● Task to carry out
Output, word for word, the span of lines that starts at the one containing "refers to size(thickness) of line.<br>" and ends at the last line of the records.

● Provided data
*** Block opens ***
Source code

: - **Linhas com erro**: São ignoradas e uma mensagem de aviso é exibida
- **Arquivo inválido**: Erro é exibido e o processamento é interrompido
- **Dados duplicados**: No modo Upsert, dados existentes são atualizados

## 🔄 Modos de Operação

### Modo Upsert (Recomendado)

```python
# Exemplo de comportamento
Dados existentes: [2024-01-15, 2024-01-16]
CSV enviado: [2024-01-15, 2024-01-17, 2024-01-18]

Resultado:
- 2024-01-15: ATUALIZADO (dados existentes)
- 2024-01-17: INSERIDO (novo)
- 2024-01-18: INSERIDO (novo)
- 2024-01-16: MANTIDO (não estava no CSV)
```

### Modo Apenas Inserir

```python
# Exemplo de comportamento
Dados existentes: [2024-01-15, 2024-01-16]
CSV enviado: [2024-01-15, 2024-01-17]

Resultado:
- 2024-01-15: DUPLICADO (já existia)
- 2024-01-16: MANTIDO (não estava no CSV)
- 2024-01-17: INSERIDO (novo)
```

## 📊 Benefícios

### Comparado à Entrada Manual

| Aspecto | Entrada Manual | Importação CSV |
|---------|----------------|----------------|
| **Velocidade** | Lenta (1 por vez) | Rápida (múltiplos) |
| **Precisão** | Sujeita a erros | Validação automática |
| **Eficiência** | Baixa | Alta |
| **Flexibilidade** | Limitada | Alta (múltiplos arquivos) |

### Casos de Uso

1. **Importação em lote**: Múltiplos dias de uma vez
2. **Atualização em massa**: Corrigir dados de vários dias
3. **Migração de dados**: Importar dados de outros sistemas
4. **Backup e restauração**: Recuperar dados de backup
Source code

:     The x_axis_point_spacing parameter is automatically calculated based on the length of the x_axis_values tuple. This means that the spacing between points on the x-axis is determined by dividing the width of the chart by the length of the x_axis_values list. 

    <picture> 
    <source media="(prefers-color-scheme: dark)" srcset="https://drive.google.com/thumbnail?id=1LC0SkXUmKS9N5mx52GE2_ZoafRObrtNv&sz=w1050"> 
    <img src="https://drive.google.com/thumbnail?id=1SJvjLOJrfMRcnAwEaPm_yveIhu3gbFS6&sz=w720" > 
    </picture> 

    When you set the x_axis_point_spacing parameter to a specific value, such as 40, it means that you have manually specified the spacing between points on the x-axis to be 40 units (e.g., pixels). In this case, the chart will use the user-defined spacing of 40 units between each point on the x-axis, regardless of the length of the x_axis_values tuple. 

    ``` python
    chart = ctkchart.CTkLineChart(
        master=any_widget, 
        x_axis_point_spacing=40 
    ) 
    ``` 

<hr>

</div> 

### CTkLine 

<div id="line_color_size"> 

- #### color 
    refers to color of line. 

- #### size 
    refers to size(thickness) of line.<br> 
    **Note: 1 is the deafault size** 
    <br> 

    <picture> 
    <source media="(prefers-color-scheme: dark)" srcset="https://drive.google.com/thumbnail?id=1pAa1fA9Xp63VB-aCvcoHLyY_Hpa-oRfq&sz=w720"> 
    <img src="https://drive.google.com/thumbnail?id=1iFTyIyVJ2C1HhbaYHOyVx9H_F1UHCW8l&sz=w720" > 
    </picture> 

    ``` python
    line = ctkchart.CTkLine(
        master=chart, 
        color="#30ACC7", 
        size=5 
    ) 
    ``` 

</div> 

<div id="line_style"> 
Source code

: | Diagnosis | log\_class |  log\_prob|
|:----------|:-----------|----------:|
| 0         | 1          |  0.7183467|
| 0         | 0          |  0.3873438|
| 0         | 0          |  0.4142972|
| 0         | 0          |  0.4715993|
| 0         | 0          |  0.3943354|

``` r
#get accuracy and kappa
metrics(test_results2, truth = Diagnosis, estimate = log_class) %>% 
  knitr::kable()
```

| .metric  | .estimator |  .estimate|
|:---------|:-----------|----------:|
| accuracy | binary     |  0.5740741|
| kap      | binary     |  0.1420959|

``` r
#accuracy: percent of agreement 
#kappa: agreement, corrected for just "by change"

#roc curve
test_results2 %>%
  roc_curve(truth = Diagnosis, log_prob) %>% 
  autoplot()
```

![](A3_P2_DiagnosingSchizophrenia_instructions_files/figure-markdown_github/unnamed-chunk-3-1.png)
*** Block closes ***
● The completed task
    refers to size(thickness) of line.<br> 
    **Note: 1 is the deafault size** 
    <br> 

    <picture> 
    <source media="(prefers-color-scheme: dark)" srcset="https://drive.google.com/thumbnail?id=1pAa1fA9Xp63VB-aCvcoHLyY_Hpa-oRfq&sz=w720"> 
    <img src="https://drive.google.com/thumbnail?id=1iFTyIyVJ2C1HhbaYHOyVx9H_F1UHCW8l&sz=w720" > 
    </picture> 

    ``` python
    line = ctkchart.CTkLine(
        master=chart, 
        color="#30ACC7", 
        size=5 
    ) 
    ``` 

</div> 

<div id="line_style"> 
Source code

: | Diagnosis | log\_class |  log\_prob|
|:----------|:-----------|----------:|
| 0         | 1          |  0.7183467|
| 0         | 0          |  0.3873438|
| 0         | 0          |  0.4142972|
| 0         | 0          |  0.4715993|
| 0         | 0          |  0.3943354|

``` r
#get accuracy and kappa
metrics(test_results2, truth = Diagnosis, estimate = log_class) %>% 
  knitr::kable()
```

| .metric  | .estimator |  .estimate|
|:---------|:-----------|----------:|
| accuracy | binary     |  0.5740741|
| kap      | binary     |  0.1420959|

``` r
#accuracy: percent of agreement 
#kappa: agreement, corrected for just "by change"

#roc curve
test_results2 %>%
  roc_curve(truth = Diagnosis, log_prob) %>% 
  autoplot()
```

![](A3_P2_DiagnosingSchizophrenia_instructions_files/figure-markdown_github/unnamed-chunk-3-1.png)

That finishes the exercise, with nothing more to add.